Graham Construction will be making a claim for damages from the provincial government. In a statement released Monday evening, the former construction manager for the Grande Prairie Regional Hospital says it “is confident in its forthcoming fact-based claim for damages arising from the Government of Alberta’s actions.”
Alberta Infrastructure announced earlier in the day that it had terminated the services of Graham Construction, saying the mitigation plan it submitted on August 17th didn’t give the government confidence it could finish the new hospital on time or on budget. It was previously issued a Notice of Default on July 30th.

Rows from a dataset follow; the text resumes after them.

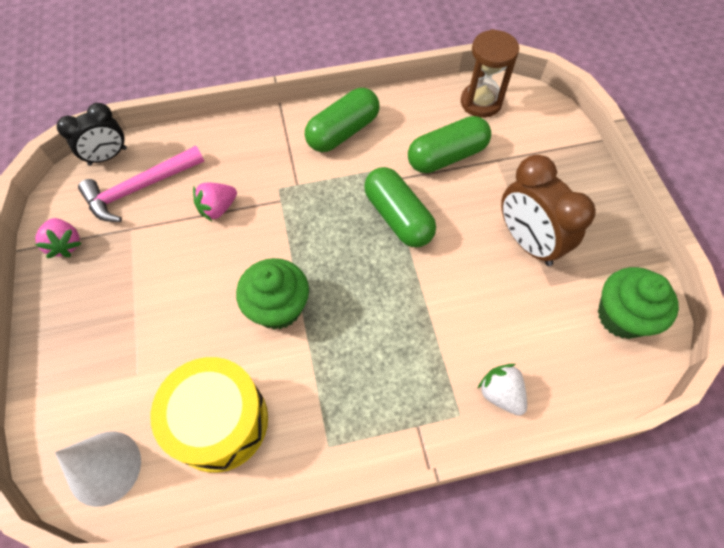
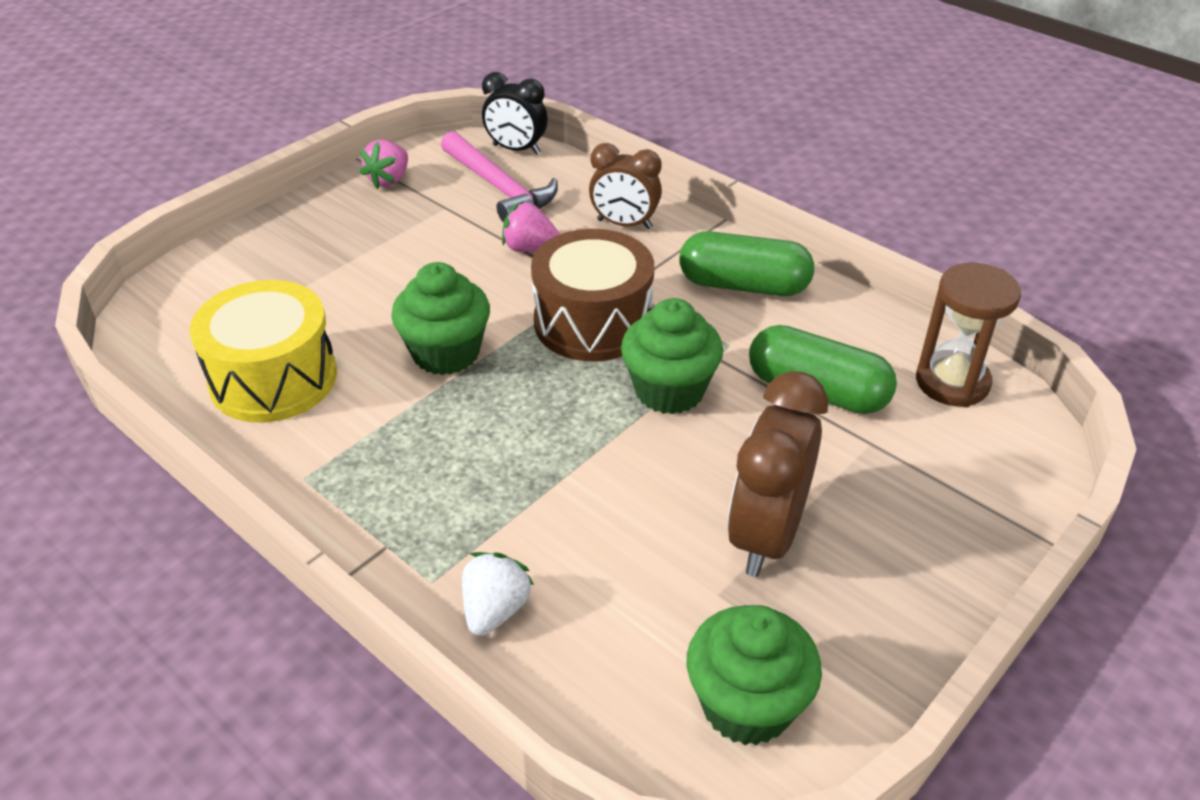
camera: 55 degrees right, 20 degrees down
white cone [55,431,141,507] -> none
pink hammer [78,146,204,222] -> pink hammer turned 150 degrees counterclockwise [441,131,558,223]
green capsule [364,167,436,247] -> green cupcake [621,298,723,414]
none -> brown drum [531,229,654,361]
none -> brown clock [589,143,662,229]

Graham Construction says in its August 17th letter, it gave its own Notice of Termination to the province, as it feels it has failed to properly fund the project.
“As a result of the entirety of the foregoing and Infrastructure’s failure and continued refusal to correct its default within the 5 working days allotted to it under GC 7.2.4 of the Contract, this correspondence hereby serves as Graham’s Notice of Termination of the Contract,” the letter reportedly stated.
In response to the issuing of the Notice of Default, Graham had said the province was well aware that the building’s design would cost more than its budget. It added that there had been more than 600 change orders and 400 design clarifications in the last two years, many needing the demolition of previously done work.
“As previously stated, Graham was placed in an untenable position by the Government of Alberta,” the release states. “Graham was hired as the cost-reimbursable construction manager of the Grande Prairie Regional Hospital and was confronted with a number of significant issues including multiple design delays on an underfunded project. Alberta Infrastructure made it clear it was not prepared to stand by its obligations under its contract with Graham Construction.”
The construction company says it met with the province as recently as last week and believed the two parties were moving towards a solution. It says it was willing to take part in a “conciliatory process” that included an offer to bring in a third-party mediator.